*What the task asks*. Below are the records; return every line from the one that contains "S&P BSE India Financials" to the last, exactly, skipping the pictures.

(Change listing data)
○ ○ ○ ○

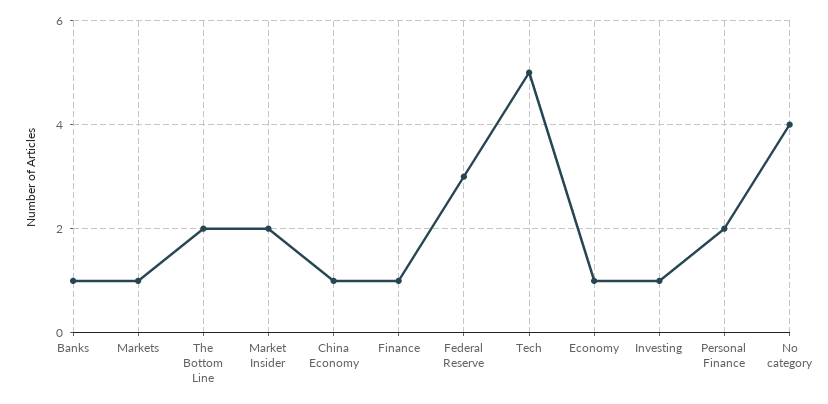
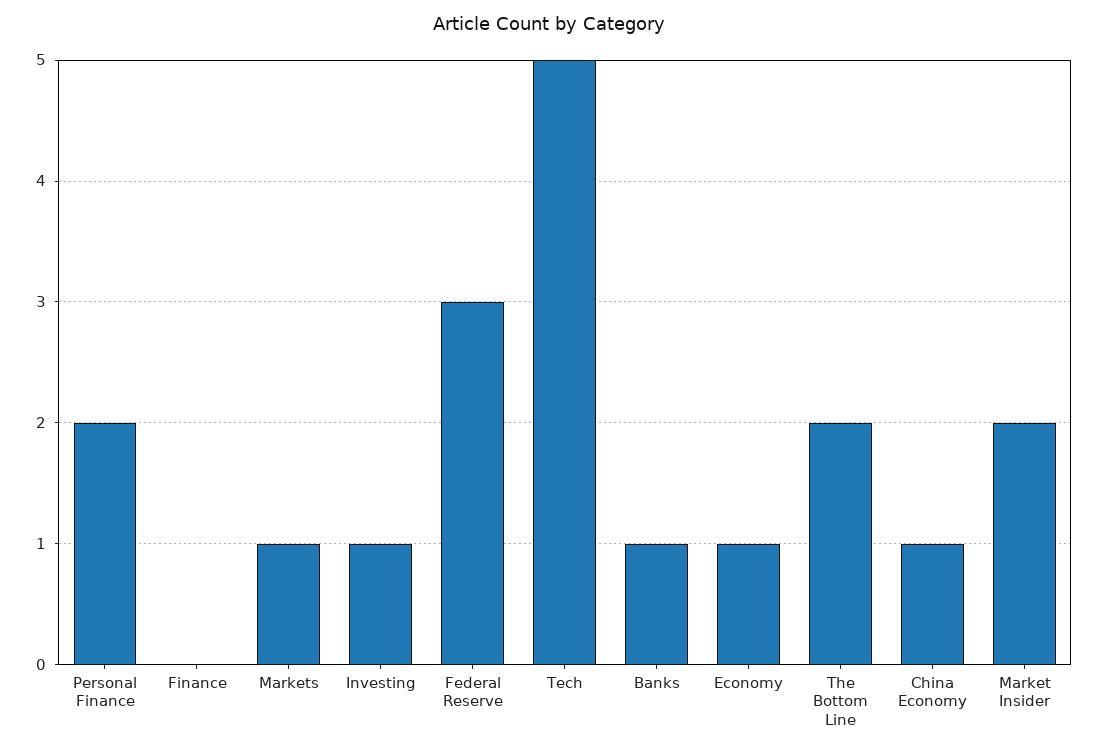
Finance: 1 -> 0
No category: 4 -> none

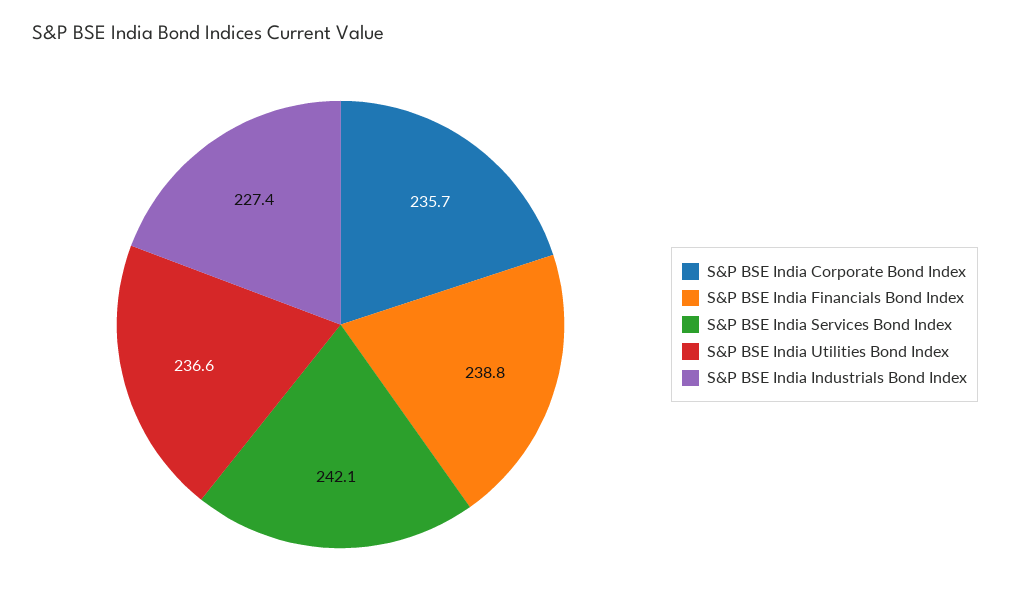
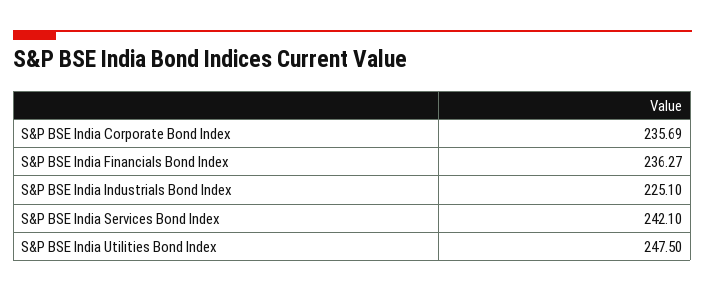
S&P BSE India Financials Bond Index: 238.8 -> 236.27
S&P BSE India Utilities Bond Index: 236.6 -> 247.5
S&P BSE India Industrials Bond Index: 227.4 -> 225.1

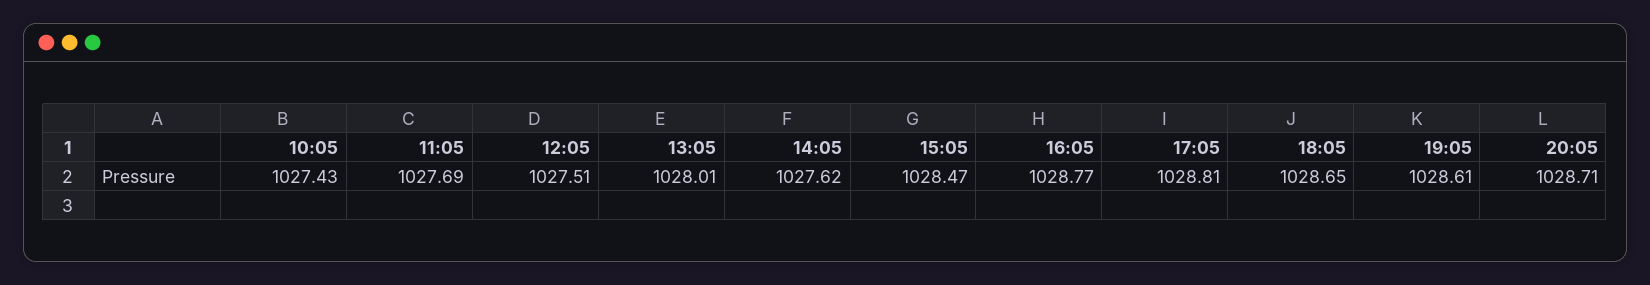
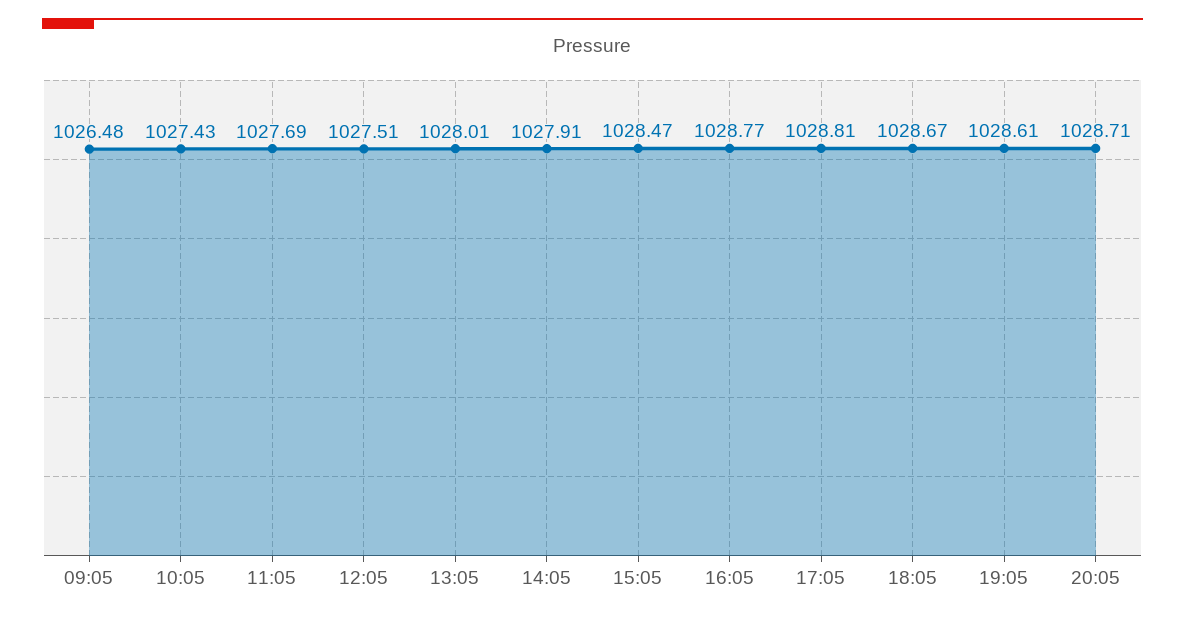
14:05: 1027.62 -> 1027.91
18:05: 1028.65 -> 1028.67
09:05: none -> 1026.48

○ ○ ○ ○

*Written response*.
S&P BSE India Financials Bond Index: 238.8 -> 236.27
S&P BSE India Utilities Bond Index: 236.6 -> 247.5
S&P BSE India Industrials Bond Index: 227.4 -> 225.1

14:05: 1027.62 -> 1027.91
18:05: 1028.65 -> 1028.67
09:05: none -> 1026.48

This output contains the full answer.